Виктор не ответил. Татьяна зажгла плиту, загремела чайником.

Виктор смотрел в окно, на ползущую к горизонту вереницу одинаковых белых домов с необъятными пустырями и широкими улицами.

— Витя, медаль покажи, — попросила Татьяна, стоя у плиты.

— Что? — очнулся Виктор. — Ах, медаль… да, да…

Он вдруг пошел в прихожую, обернулся:

— Ты подожди меня, я скоро…

— Витя, подожди… — сказала Татьяна, но дверь уже захлопнулась.

…На проспекте он долго ловил такси, метался от одной обочины к другой.

…Герман Павлович проснулся от длинных, нетерпеливых звонков.

— Вера, открой же! — крикнул он, приподнимаясь на кушетке.

Никто не отозвался. Герман Павлович поднялся и пошел в прихожую.

— Вера! — еще раз позвал Герман Павлович, заглянув на кухню. — Черт, надолго же я заснул…

Звонок загремел снова.

— Сейчас, сейчас, — поморщился Герман Павлович и открыл дверь.

На пороге стоял Виктор Крохин. Он смотрел на Германа Павловича с испугом и ожиданием.

— А-а… — протянул Герман Павлович, и выражение лица сделалось еще более кислым. — Здравствуй…

— Здравствуйте, Герман Павлыч… — Виктор все еще переминался на пороге, не решаясь войти. Да и Герман Павлович его не приглашал.

— Заходи… — наконец сказал тренер и первым пошел в комнату.

Виктор вошел, снова остановился на пороге.

— Позавчера имел счастье лицезреть тебя по ящику. — Герман Павлович указал на телевизор. — Что ж ты, милый, во втором раунде про свою левую забыл?

— Не забыл… — ответил Виктор и опустил голову. — Он в ближнем захватывал… а потом я не хотел сначала… думал, подождать надо…

— Ну, это дело твое… Ко мне-то зачем пришел? — Герман Павлович прошелся по комнате, взял с кушетки газету, свернул ее, положил на журнальный столик, вновь посмотрел на Виктора. — Прощения, что ли, просить? Так мне твоего прощения не надо… Можешь у Лыжникова прощения попросить… Ему, наверное, тоже твое прощение не надо… Да и зачем тебе прощения просить? Тебе это теперь вовсе уж ни к чему. — Герман Павлович разговаривал презрительно и зло.
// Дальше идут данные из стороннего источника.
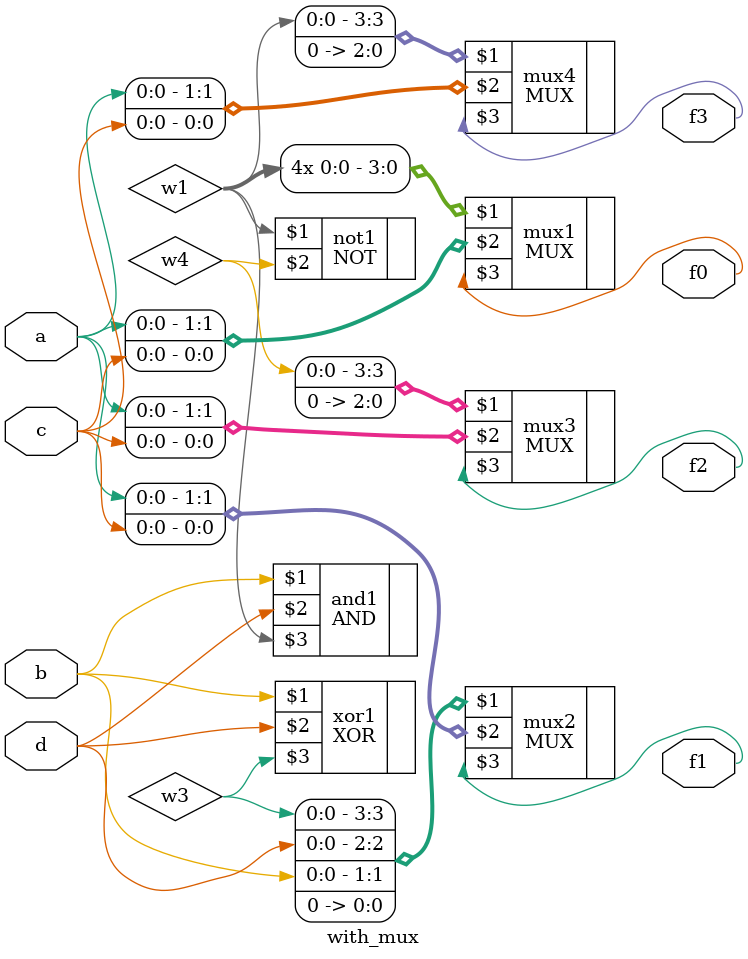
<source format=v>
`timescale 1ns / 1ps


//module with_decoder(input a,b,c,d, output f3,f2,f1,f0);
//
//(* OPTIMIZE = "OFF" *)
//
//wire [15:0]m;
//DECODER decoder1({a,b,c,d},m);
//
//wire o1,o2,o3,o4,o5,o6,o7;
//
//OR or1(m[5],m[7],o1);
//OR or2(m[13],m[15],o2);
//OR or3(o1,o2,f0);
//
//OR or4(m[6],m[7],o3);
//OR or5(m[9],m[11],o4);
//OR or6(m[13],m[14],o5);
//OR or7(o3,o4,o6);
//OR or8(o5,o6,f1);
//
//OR or9(m[10],m[11],o7);
//OR or10(m[14],o7,f2);
//
//assign f3=m[15];
//
//
//endmodule



module with_mux(input a,b,c,d, output f3,f2,f1,f0);

wire w1,w3,w4;

AND and1(b,d,w1);
XOR xor1(b,d,w3);
NOT not1(w1,w4);


MUX mux1({w1,w1,w1,w1}, {a,c} ,f0);
MUX mux2({w3,d,b,1'b0}, {a,c} ,f1);
MUX mux3({w4,1'b0,1'b0,1'b0}, {a,c} ,f2);
MUX mux4({w1,1'b0,1'b0,1'b0}, {a,c} ,f3);


endmodule
</source>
Виктор стоял, опустив голову, сжав кулаки. Герман Павлович снова прошелся по комнате, налил из графина в стакан воды, выпил. Посмотрел на Крохина. Тот стоял и молчал.

— Ну, что молчишь?

— Ничего…

— Ну, говори, зачем пришел-то?

Виктор поднял голову и усмехнулся:

— Да так… повидать зашел… Рядом в городе оказался, дай, думаю, зайду…

— А-а, ну тогда понятно… — Герман Павлович опять пошел по комнате, искоса поглядывая на Виктора. Тот все так же стоял на пороге.

— А третий раунд на пятерку провел… молоток… — сказал Герман Павлович.

— И на том спасибо, Герман Павлович… — глухо проговорил Виктор. — За все спасибо… До свидания…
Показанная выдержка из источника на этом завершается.